::: DATA SHOWN :::

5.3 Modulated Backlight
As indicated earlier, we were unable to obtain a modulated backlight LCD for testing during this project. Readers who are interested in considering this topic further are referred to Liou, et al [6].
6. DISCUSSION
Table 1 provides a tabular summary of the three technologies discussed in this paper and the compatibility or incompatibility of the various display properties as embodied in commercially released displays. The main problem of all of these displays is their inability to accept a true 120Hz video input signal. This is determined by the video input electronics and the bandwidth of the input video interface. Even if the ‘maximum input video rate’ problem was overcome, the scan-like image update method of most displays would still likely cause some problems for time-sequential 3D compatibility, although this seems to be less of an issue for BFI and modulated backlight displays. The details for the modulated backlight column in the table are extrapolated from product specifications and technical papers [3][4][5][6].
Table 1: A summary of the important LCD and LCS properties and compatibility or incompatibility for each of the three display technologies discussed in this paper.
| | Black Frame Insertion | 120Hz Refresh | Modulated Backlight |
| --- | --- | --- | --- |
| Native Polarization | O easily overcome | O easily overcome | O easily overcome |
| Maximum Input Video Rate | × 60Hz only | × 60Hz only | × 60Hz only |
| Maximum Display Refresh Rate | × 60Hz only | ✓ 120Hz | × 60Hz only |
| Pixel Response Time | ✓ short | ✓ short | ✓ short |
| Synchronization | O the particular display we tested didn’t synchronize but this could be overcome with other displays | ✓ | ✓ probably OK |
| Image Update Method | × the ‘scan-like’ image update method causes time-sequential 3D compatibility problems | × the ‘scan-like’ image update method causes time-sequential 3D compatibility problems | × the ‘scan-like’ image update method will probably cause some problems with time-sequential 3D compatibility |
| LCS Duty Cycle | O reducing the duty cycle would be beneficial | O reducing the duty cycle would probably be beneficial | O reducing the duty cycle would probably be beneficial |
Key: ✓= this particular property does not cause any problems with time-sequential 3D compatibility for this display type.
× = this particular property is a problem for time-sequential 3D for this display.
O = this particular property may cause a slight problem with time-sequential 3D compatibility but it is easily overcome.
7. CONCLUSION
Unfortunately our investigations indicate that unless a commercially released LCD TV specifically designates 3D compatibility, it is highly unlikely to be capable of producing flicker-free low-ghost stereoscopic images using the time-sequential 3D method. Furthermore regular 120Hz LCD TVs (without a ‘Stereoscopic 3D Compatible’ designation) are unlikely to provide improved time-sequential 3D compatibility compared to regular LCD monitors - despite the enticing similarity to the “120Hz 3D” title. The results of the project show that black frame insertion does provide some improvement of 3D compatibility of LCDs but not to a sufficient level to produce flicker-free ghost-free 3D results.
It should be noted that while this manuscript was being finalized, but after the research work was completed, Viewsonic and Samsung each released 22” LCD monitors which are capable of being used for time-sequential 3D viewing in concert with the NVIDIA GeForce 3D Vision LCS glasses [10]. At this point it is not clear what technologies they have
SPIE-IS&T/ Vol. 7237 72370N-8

:::

■ TASK PROMPT:
Each line that holds the word "property" should be extracted from the records.

■ PROBLEM SOLUTION:
Key: ✓= this particular property does not cause any problems with time-sequential 3D compatibility for this display type.
× = this particular property is a problem for time-sequential 3D for this display.
O = this particular property may cause a slight problem with time-sequential 3D compatibility but it is easily overcome.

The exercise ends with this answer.